Scott had left his home port of George Town on Grand Cayman the day before. It was only the second time he'd captained this specific vessel, and he'd jumped at the chance when asked. The Italian-made boat was a true example of expert craftsmanship. Its lines and materials harkened back to a time when boats were made by hand rather than machines. The shape of the body and the twin 700-hp diesel engines made it look and perform more like an oversized speedboat than a luxury yacht. With a top speed of forty knots the boat was very fast for its length and beam.
On the trip from Grand Cayman over to Cuba, the water had been a little too rough for Scott to open up the twin diesels all the way, and although the seas were nice and calm this morning, he did not want to push the engines to the stops until first discussing it with his passenger. Even in calm seas forty knots could be very alarming and jarring to a person who was not used to being on the water.

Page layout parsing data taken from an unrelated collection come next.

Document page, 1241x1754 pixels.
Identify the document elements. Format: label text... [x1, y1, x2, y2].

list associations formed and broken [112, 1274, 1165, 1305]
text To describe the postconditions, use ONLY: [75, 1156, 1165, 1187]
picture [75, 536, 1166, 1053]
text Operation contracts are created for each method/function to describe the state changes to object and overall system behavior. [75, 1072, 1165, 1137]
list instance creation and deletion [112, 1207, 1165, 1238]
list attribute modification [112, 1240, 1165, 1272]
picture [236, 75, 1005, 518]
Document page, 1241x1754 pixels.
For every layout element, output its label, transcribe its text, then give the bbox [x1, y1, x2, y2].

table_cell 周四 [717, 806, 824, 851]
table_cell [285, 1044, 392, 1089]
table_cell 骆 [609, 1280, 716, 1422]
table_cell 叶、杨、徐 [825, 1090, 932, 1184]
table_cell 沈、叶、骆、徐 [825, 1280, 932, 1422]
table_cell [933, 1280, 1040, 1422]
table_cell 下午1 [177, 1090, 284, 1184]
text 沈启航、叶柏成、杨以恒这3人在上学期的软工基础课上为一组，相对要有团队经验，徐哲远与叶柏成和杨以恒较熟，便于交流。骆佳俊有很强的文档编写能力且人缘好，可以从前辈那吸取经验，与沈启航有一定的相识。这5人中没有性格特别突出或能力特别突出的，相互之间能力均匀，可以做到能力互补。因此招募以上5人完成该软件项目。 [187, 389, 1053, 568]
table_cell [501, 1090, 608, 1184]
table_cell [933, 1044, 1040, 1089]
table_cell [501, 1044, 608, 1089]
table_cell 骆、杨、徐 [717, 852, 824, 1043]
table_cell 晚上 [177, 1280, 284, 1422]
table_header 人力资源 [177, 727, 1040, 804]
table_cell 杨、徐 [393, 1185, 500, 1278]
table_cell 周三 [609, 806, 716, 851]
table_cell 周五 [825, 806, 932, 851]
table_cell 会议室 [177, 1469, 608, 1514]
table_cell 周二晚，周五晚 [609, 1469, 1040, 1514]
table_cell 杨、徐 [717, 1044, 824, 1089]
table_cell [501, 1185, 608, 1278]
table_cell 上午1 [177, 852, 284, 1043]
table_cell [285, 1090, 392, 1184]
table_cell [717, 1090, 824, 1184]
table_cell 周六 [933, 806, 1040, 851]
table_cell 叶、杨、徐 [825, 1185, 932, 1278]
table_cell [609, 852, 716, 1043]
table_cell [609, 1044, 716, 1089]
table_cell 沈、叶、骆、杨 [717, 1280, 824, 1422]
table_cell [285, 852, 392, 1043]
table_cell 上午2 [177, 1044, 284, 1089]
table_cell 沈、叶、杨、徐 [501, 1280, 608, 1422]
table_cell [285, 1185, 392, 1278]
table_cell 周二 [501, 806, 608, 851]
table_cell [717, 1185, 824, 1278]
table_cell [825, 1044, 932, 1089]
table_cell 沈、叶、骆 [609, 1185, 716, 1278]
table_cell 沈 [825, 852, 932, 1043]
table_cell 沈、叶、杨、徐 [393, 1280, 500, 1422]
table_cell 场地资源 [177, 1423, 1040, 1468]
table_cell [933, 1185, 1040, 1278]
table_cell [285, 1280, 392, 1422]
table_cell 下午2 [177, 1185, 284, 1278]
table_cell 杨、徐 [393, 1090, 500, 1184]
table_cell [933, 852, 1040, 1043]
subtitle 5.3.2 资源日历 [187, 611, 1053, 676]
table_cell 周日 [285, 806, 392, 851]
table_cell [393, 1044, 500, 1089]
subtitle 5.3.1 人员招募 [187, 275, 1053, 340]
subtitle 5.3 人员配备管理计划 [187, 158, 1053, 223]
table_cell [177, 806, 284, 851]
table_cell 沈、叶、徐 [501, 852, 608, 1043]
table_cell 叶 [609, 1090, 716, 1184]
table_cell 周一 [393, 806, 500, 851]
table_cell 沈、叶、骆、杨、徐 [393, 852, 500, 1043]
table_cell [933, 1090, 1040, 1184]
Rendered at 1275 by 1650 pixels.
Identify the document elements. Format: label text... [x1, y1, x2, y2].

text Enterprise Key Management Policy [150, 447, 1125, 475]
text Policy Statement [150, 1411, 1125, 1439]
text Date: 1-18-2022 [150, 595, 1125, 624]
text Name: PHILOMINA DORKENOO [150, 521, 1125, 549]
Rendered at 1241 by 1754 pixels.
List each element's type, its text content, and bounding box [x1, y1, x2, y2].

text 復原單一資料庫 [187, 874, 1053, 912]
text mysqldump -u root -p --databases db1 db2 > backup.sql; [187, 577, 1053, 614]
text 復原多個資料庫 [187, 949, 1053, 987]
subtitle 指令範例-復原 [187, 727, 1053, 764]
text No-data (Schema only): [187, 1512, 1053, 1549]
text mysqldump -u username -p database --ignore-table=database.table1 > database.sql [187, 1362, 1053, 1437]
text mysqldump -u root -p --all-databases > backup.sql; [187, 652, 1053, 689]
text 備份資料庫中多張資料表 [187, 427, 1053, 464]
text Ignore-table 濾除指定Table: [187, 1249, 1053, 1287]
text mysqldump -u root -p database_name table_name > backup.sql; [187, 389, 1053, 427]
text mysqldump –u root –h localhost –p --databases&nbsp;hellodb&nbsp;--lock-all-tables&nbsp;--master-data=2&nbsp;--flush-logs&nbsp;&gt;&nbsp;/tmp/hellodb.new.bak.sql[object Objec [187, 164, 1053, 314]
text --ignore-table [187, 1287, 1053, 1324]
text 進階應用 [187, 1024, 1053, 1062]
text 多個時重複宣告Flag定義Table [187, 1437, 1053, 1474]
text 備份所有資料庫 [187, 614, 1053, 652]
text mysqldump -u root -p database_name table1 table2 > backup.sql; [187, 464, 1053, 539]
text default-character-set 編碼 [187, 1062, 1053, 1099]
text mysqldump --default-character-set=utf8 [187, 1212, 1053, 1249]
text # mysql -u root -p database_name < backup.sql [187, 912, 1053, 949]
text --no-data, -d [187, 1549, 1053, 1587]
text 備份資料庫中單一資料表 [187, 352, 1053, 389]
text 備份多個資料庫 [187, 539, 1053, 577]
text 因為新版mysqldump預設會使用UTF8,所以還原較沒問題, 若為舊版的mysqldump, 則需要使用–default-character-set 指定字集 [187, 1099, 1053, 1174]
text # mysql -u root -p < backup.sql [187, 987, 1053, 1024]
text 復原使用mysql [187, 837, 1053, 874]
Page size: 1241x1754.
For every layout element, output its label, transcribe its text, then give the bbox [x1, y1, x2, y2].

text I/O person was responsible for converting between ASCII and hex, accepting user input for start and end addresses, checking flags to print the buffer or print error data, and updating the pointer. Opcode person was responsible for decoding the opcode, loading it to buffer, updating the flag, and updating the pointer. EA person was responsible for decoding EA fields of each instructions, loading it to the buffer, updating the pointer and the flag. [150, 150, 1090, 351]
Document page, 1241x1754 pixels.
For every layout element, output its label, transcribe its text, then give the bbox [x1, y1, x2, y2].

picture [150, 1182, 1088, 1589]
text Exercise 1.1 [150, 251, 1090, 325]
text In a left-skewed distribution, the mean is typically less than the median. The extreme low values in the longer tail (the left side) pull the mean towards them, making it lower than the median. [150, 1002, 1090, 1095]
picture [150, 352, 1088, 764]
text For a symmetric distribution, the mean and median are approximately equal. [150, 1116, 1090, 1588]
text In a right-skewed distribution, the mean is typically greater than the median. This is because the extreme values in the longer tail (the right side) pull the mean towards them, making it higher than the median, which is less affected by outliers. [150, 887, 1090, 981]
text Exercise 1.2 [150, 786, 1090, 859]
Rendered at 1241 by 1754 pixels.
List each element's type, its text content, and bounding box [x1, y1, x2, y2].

One small roller caught the wrong way could send a novice overboard without so much as a scream for help.
Scott had great respect for the water. Accidents by their very nature were unexpected. In a car, if you wore your seat belt and had an airbag, your chances of surviving an accident were extremely good. In a boat, if an accident occurred and you weren't wearing a life jacket your chance for survival was low. It didn't matter how good a swimmer you were, if you were knocked unconscious you were going to the bottom.
That's why Scott wore a small harness around his neck and strapped across his chest. The tiny personal flotation device was no thicker than a bicycle inner tube. It was so small really that Scott often forgot he had it on. But if he went overboard, the device would inflate in less than a second and turn into a full-size life jacket. The harness also contained a small emergency beacon, which in certain respects was every bit as important as the buoyancy of the device. To the uninitiated the harness looked nothing like a life jacket.
Scott always made sure to show his passengers where the regular life jackets were stowed, but rarely did they put them on. The guy he was ferrying today was so rude he hadn't even had the chance to give him the safety lecture. The dark-haired man had showed up at sunrise with a single bag and in clipped English told the captain to get underway. There was no greeting, no introduction, and he declined Scott's offer to help him with his bag.
The man had gone straight down to the cabin and closed the door. Now, an hour and a half out of port, Scott was beginning to wonder if he planned to stay below for the entire voyage. The passenger was either an incredible snob, which in the world of luxury yachts was very possible, or he was so hungover he couldn't even muster basic good manners.